#### Text ####
Will Turkey experience déjà vu as F-35 crisis places alliances in peril?

Turkey has found itself at a crossroads over its decision to purchase Russian-built S-400 missile defence systems, with its U.S. allies on the verge of halting the transfer of F-35 jets over the issue.

Another incident more than a century ago that parallels the F-35 situation demonstrates how the crisis could have far deeper implications for Turkey and the NATO alliance than the ownership of fighter aircraft.

Following the seizure of power in 1908 by modernisers known as the Young Turks, the Ottoman Empire embarked on a naval arms race with Greece in the Aegean Sea, determined to modernise its aging navy.

The Ottoman Navy ordered two battleships from British shipyards in 1911. Three years later, an Ottoman delegation travelled to London to take possession of the warships, Sultan Osman and Reşadiye.

With the final instalment paid, the delegation waited expectantly for the two warships, which already had Ottoman flags waving from their masts. Their wait would be in vain.

On August 1, 1914, three days after World War One broke out, the British government commandeered the two warships and added them to its own fleet.

This action, seen by Ottoman subjects as “British treachery”, helped sway the Turkish public in favour of joining the war on Germany’s side.

Ten days after the British commandeered the vessels, the Allied Navy pursued two German warships from the Mediterranean to the Marmara Sea. After the ships entered Ottoman waters, the empire declared it had purchased them, hoisting its flag on their masts and renaming them “Yavuz Sultan Selim” and “Midilli”. The captain and crew of the warships, however, remained the same.

This proved to be a fateful choice for the Ottoman Empire, which had found a ready supplier in Germany of the warships the British had deprived it off. Naturally, this was reflected in the Ottomans’ choice of allies as the conflict mounted. The Ottoman Empire entered what would be its final war on Germany’s side on October 29, 1914, with an attack on ports belonging to Britain’s Russian allies on the Black Sea.
####
**Stated problem 1**
Answer these questions using the F-35 text.
(a) What Russian-built weapons did Turkey decide to purchase?
(b) In what year did the Ottoman Navy order two battleships from British shipyards?
(c) On what date did the Ottoman Empire enter the war on Germany's side?
**Stated problem 2**
Rewrite the part of the F-35 text between "Will Turkey experience" and "Osman and Reşadiye.", inclusive, changing "battleships" to "dreadnoughts".
#### Data lines ####
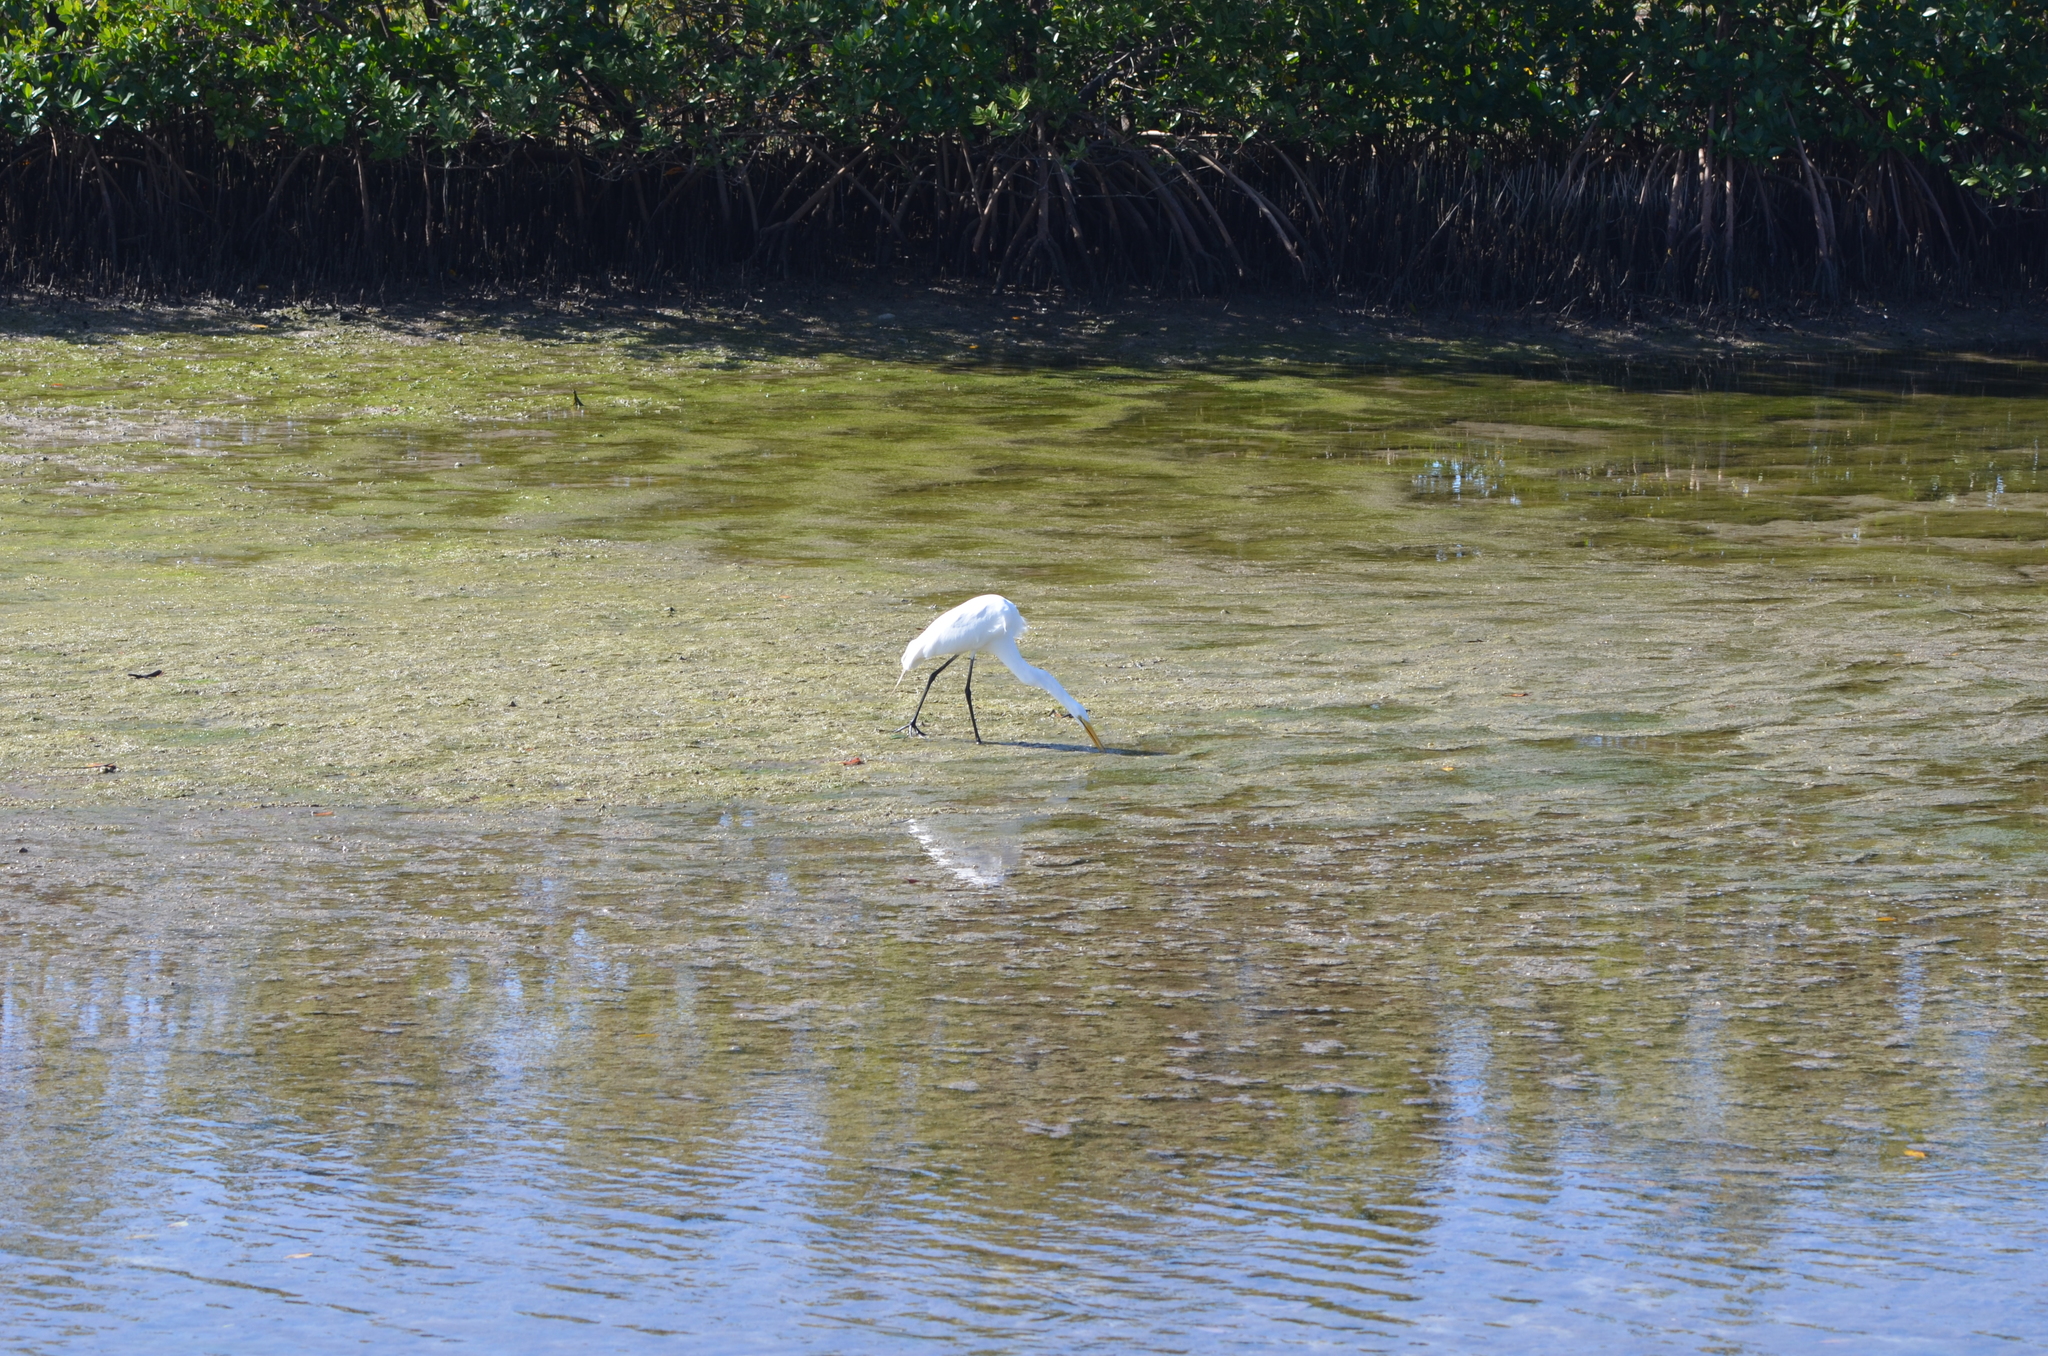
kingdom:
####
**Complete output 1**
(a) S-400 missile defence systems
(b) 1911
(c) October 29, 1914

**Complete output 2**
Will Turkey experience déjà vu as F-35 crisis places alliances in peril?

Turkey has found itself at a crossroads over its decision to purchase Russian-built S-400 missile defence systems, with its U.S. allies on the verge of halting the transfer of F-35 jets over the issue.

Another incident more than a century ago that parallels the F-35 situation demonstrates how the crisis could have far deeper implications for Turkey and the NATO alliance than the ownership of fighter aircraft.

Following the seizure of power in 1908 by modernisers known as the Young Turks, the Ottoman Empire embarked on a naval arms race with Greece in the Aegean Sea, determined to modernise its aging navy.

The Ottoman Navy ordered two dreadnoughts from British shipyards in 1911. Three years later, an Ottoman delegation travelled to London to take possession of the warships, Sultan Osman and Reşadiye.